I don’t believe them and so have put the money aside. How can I get a correct (re)assessment ? My gross Income between 1st Oct 2024 and 30th June 2025 will be $69,950 yet they are paying me $788, plus supplements, a fortnight.
Hi Warwick, kudos to you for being proactive and not just taking the extra money. generally the best thing to do is to call them but you said you tried that already. Perhaps try calling their complaints line (1800 132 468), that is generally manned by senior staff so better chance of getting someone who appreciates the situation and has a closer look.
Hi, if I draw down on my super in accumulated stage is it declared as income for Centrelink purposes? Is it declared as an asset in my bank account until I used it. My husband is on Aged Pension and I am on job seeker 65.
Hi Rob, no payments from superannuation, whether in pension mode or accumulation, are assessed as income. Centrelink assess both types of super the same way. You should declare to Centrelink the transfer though even if you are not spending it right away so that they have to most accurate balances for future reference.
Einstein would have a problem to calculate Australian age pension entitlement.
Could you be more precise and clarified this sentence : “ minus up to 10% depending on your tax-free component.“
Hi Stefan, it is difficult to specify in this forum because it varies from one defined benefit to the next. If you’d like to know how it would apply to you specifically you’d need to book a consultation with one of our specialists HERE.
I occasionally do casual work and get reimbursed for travel expenses are the travel expenses classed as income
Hi Martin, no reimbursements are not assessed as income.
hi Steven, I work 1 day a week and salery sacrifice that entire day so I pay no tax on that day and can use the entire tax free threshold to offset my interest income. will I be disadvantaged in any way when I apply for a part pension, as I know they gross up fringe benifits by some multiplier on your income statement.
Hi Stewart, you wont be penalised but Centrelink will assess the gross total as income regardless of the salary sacrifice so the amount paid by your employer will still be assessed as income.

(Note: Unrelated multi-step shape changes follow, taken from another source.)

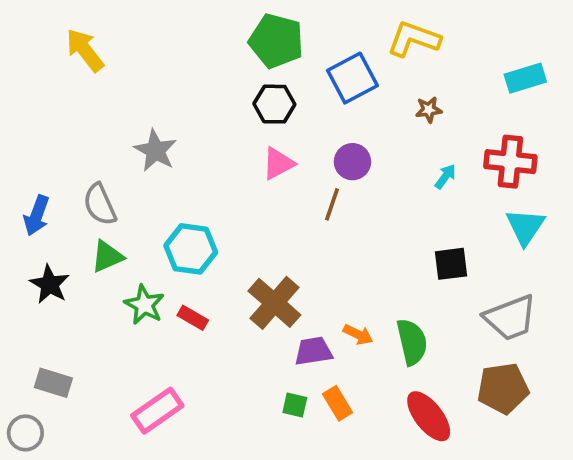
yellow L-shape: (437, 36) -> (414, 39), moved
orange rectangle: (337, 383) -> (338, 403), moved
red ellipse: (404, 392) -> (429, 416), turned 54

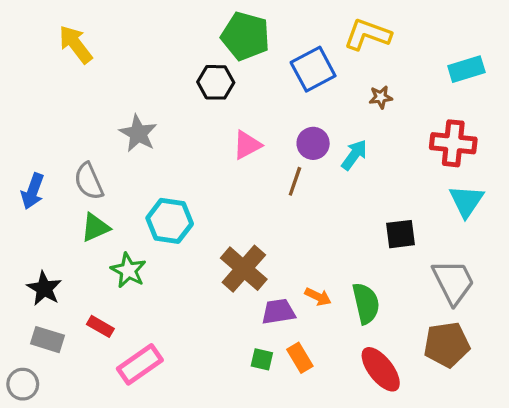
black hexagon: (274, 104) -> (216, 82), moved
cyan arrow: (445, 177) -> (354, 155), moved, size x1.4
black star: (50, 284) -> (44, 288), moved
red rectangle: (193, 318) -> (100, 326), moved
gray trapezoid: (510, 318) -> (453, 282), turned -96

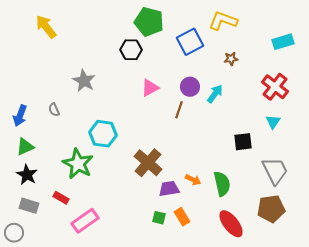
red cross: (453, 143) -> (275, 87), turned 32
gray semicircle: (89, 181) -> (54, 110), size x0.6
cyan triangle: (466, 201) -> (273, 122), moved, size x0.7
green triangle: (95, 227) -> (25, 147), moved
green star: (128, 270) -> (78, 164), size x1.4

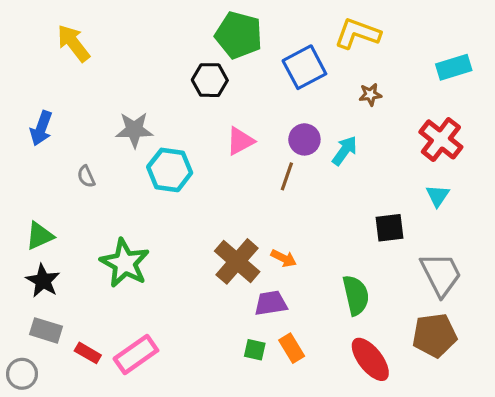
gray star: (84, 81) -> (134, 130), turned -30
blue arrow: (20, 116) -> (41, 128), moved
cyan hexagon: (103, 134) -> (170, 170), moved
orange arrow: (193, 180) -> (284, 258), moved
red rectangle: (61, 198) -> (88, 353), moved

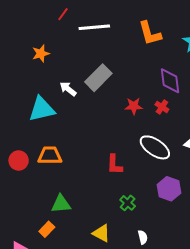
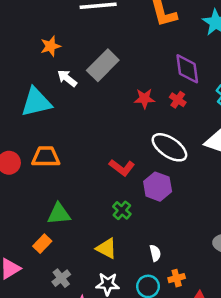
orange star: (41, 54) -> (51, 46), moved
red L-shape: (114, 165) -> (122, 168), turned -55
purple hexagon: (169, 189) -> (158, 187), moved
green cross: (128, 203) -> (122, 210), moved

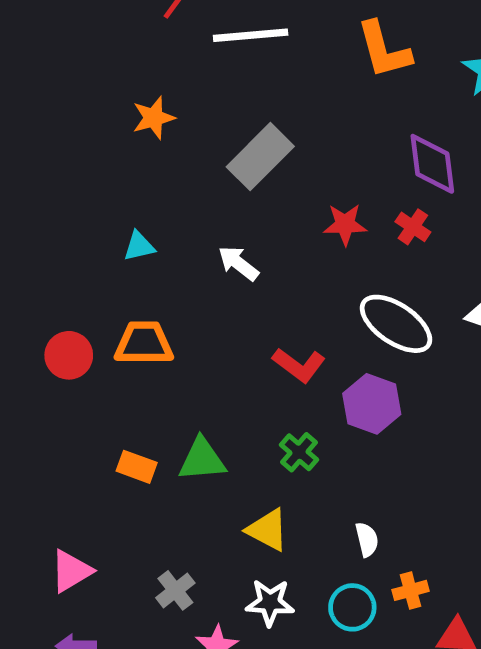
white arrow: (67, 78) -> (238, 263), moved
cyan triangle: (36, 102) -> (139, 246), moved, size x0.5
green triangle: (59, 214) -> (202, 460), moved
orange rectangle: (42, 244) -> (137, 467), moved, turned 66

People need to stay on top of all of the information via the Centrelink site. Otherwise they will not be ware if they are being underpaid, overpaid or something else. For example, as soon as I hit the retirement age and the assets test was applied, someone jumped the gun and applied it retrospectively and I was cheated of more than $300. I phoned Centrelink on 2 different numbers and spoke to 2 different people. It was clear they were withholding something and not really helping with the issue. So I reported this to my federal MP and he put a rocket up them to fix it.

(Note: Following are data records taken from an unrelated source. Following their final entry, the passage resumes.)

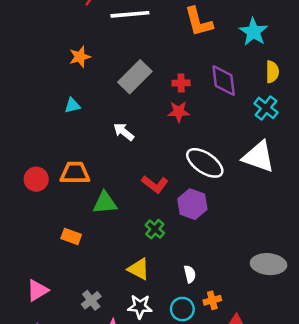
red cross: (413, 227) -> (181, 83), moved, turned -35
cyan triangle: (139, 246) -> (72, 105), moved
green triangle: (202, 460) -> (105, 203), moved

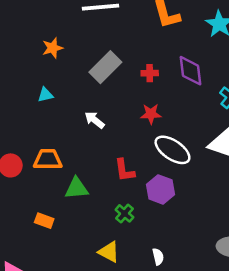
red star: (179, 112) -> (151, 114), moved
red L-shape: (155, 184) -> (125, 170), turned 45

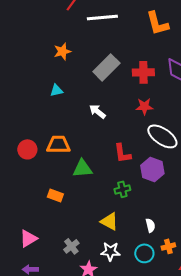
red cross: (150, 73) -> (143, 72), size x1.5
green cross: (125, 213) -> (122, 189), turned 35

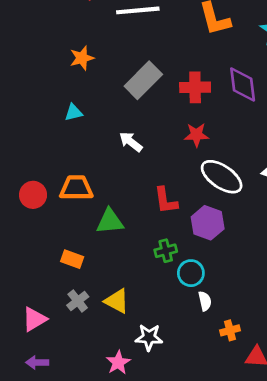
yellow triangle: (109, 221) -> (117, 301), moved
gray cross: (71, 246) -> (78, 301), moved
cyan circle: (144, 253) -> (191, 273), moved

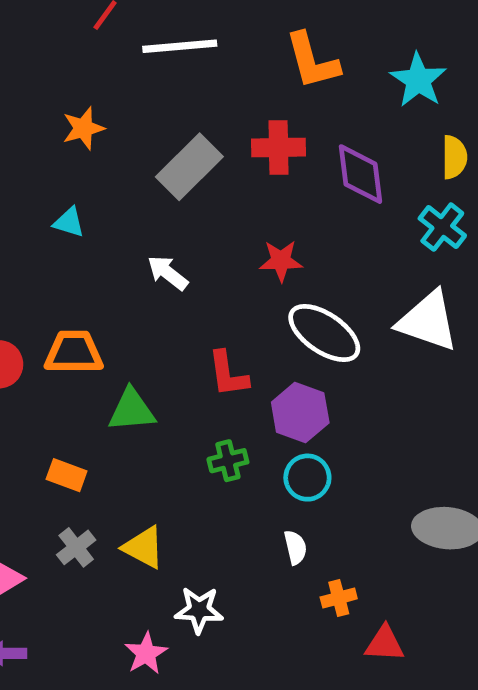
red cross: (195, 87) -> (279, 148), moved
cyan triangle: (74, 112) -> (69, 222), turned 30
cyan circle: (191, 273) -> (307, 478), moved

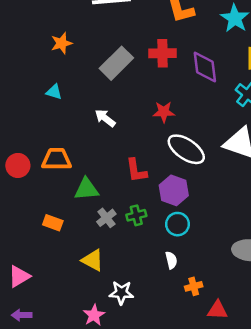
gray cross: (76, 547) -> (106, 218), moved

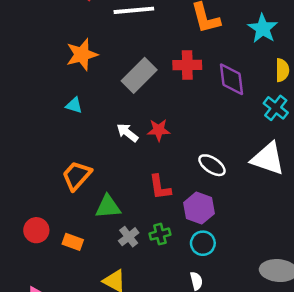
orange star: (62, 43) -> (82, 55), size x1.4
red star: (164, 112) -> (159, 130), moved
white ellipse: (186, 149) -> (212, 165), size x0.7
orange trapezoid: (57, 159) -> (77, 176), turned -48
red circle: (18, 165) -> (36, 230), moved

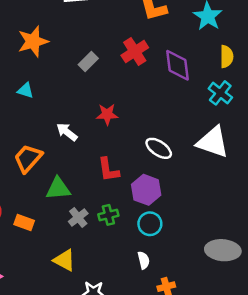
red cross: (187, 65) -> (135, 51), turned -32
gray rectangle: (139, 75) -> (88, 62), size x0.6
white arrow: (127, 133) -> (67, 132), moved

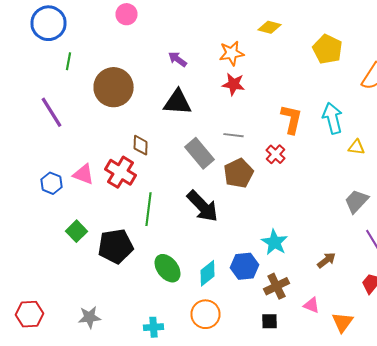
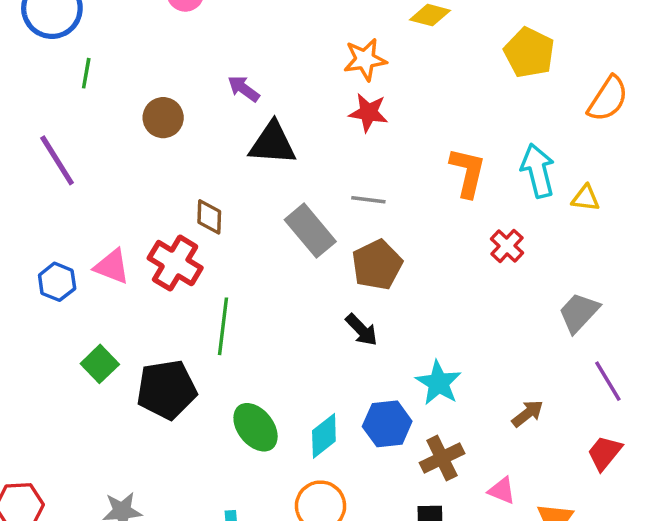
purple arrow: (178, 59) -> (244, 89), moved
brown circle: (114, 87) -> (163, 118), size x0.6
yellow triangle: (356, 147) -> (586, 198), moved
red cross: (276, 154) -> (507, 246), moved
black arrow: (202, 206) -> (362, 330), moved, size x0.6

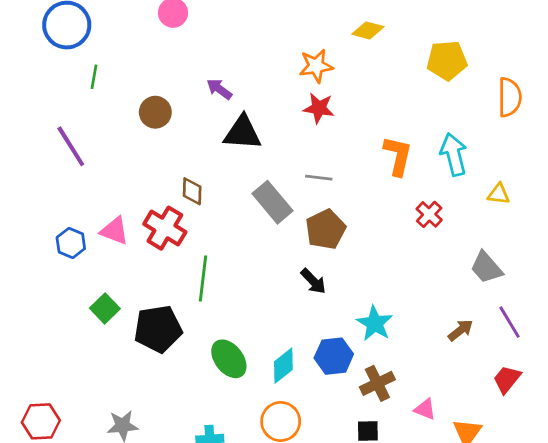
yellow pentagon: (529, 53) -> (447, 60), turned -30
orange semicircle: (608, 99) -> (510, 97), turned -33
yellow triangle: (586, 198) -> (499, 194), moved
gray trapezoid: (579, 313) -> (486, 268), turned -84
brown arrow: (527, 414) -> (460, 330), moved

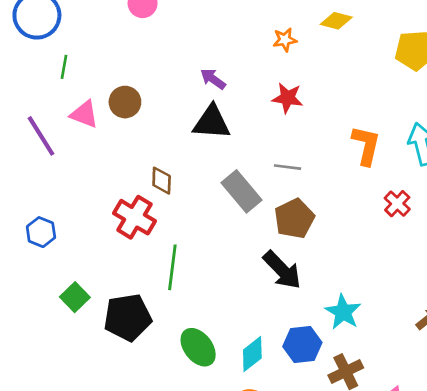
orange star: (316, 66) -> (285, 40), moved, size x0.7
purple arrow: (219, 89) -> (213, 79), moved
pink triangle: (114, 231) -> (84, 114), moved
black arrow: (313, 281) -> (282, 270), size x1.5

Also included in the Assets Test are items such as jewellery, works of art, gold bullion, coin collections, furniture, appliances, TVs, computers, craft materials, garage tools, gardening equipment, every item in your home that is not a permanent fixture. Even your curtains are assessable, but not clothing, shoes, toiletries, cleaning products. So if you plan to buy a caravan to tour Australia, the caravan will be considered an asset, along with the vehicle you bought to tow it. Will you be able to afford to go anywhere?
Just reading the Lorikeet mention on assets…
Just remember when you do the assessment it is on the value at garage sale prices and NOT what you bought them for ,..
Read an article the other day and what is considered the average content price at a garage sales of the family home … go check as a BIG difference .
When one of the two partner apply pensions to Centrelink, ( while partner still working ). does Centrelink assessing income/asset combine from both ? or only of the one applying for pension ? likewise for healthcare card ?
Hi Hanh, Centrelink assess both incomes/assets, not just those of the person applying.